Work item - Reproduce word for word the portion of the essay below on why scientists interpret reality differently that begins with the words "Nevertheless, scientists applying" and stops after "at three levels.".

Selected text -
################

Why Do Different Scientists Interpret Reality Differently?

It is generally assumed that well-educated people who dedicate their professional lives to the scientific study of nature are able to approach their subjects with a dispassionate attitude.1 Using sophisticated equipment, they make careful observations, conduct experiments, develop hypotheses, propose theories, and arrive at objective conclusions in their respective areas of expertise. . .

Humberto Rasi is an associate director in the Education department at the General Conference of Seventh-day Adventists.

It is generally assumed that well-educated people who dedicate their professional lives to the scientific study of nature are able to approach their subjects with a dispassionate attitude.1 Using sophisticated equipment, they make careful observations, conduct experiments, develop hypotheses, propose theories, and arrive at objective conclusions in their respective areas of expertise.

Nevertheless, scientists applying the scientific method while using similar equipment to study the same aspect of nature can and do arrive at different conclusions. Why does this occur? The answer to this question can be found at three levels.

Differences in interpretation

Some of the common reasons for which scientists reach different conclusions in their research include factors such as the size and reliability of the sample data gathered, the adequacy of design in the experiments conducted, the precision of the equipment used, or simply human error. These factors can usually be remedied as other scientists learn of the results, review the procedures, data, and findings, then attempt to replicate the observations or experiments, and finally determine which of the conclusions or discoveries is favored by the weight of the evidence. In March 1989, two established electrochemists— Martin Fleischmann and Stanley Pons—announced they had produced nuclear fusion at room temperature using heavy water and a palladium electrode. The reaction of the international scientific community was immediate, because the financial implications of producing energy at a very low cost are enormous. During the following years, similar experiments were conducted in many countries, conferences on the topic were convened, and well-funded research centers were established. However, most scientists have been unable to reproduce the original results and, as a result, have reached the conclusion that the evidence does not support the original claim.2

Different paradigms

A deeper reason for disagreement among scientists on a particular issue may be differing scientific paradigms, a concept proposed by Thomas S. Kuhn.3 In his view, science is not an empirically autonomous and objective endeavor, but a collective activity influenced by social and historical factors. During periods of “normal science,” he argued, the scientific community operates on a generally accepted model or paradigm. However, results that do not fit within those understandings gradually build up until a “paradigm shift” occurs. At that point, a new consensus and paradigm provide a new set of assumptions that serve as the basis for doing science. Kuhn provides the example of the paradigm shift that occurred when the Ptolemaic geocentric view of the universe was replaced by Copernicus’ heliocentric model of the solar system.

################

The data -
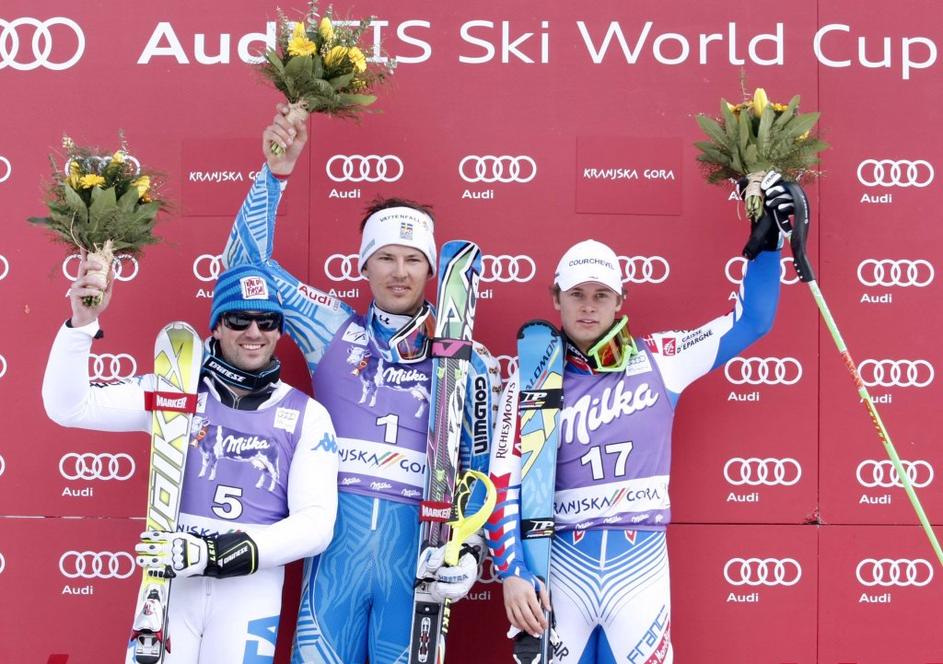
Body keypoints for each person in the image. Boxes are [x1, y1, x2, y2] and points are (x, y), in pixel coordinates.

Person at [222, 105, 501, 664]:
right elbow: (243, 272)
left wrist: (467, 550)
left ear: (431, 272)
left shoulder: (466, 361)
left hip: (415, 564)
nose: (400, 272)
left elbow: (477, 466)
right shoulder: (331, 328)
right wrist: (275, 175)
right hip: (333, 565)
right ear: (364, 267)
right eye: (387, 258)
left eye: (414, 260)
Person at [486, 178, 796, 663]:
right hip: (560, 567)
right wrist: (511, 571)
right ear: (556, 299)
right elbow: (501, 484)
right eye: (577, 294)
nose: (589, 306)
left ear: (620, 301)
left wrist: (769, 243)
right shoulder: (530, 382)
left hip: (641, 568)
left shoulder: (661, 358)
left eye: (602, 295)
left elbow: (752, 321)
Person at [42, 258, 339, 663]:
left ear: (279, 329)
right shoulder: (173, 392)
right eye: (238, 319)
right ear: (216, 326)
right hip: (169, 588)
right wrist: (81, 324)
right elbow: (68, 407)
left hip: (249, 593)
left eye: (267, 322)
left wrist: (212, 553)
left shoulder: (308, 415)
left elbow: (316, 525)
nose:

################

Task output -
Nevertheless, scientists applying the scientific method while using similar equipment to study the same aspect of nature can and do arrive at different conclusions. Why does this occur? The answer to this question can be found at three levels.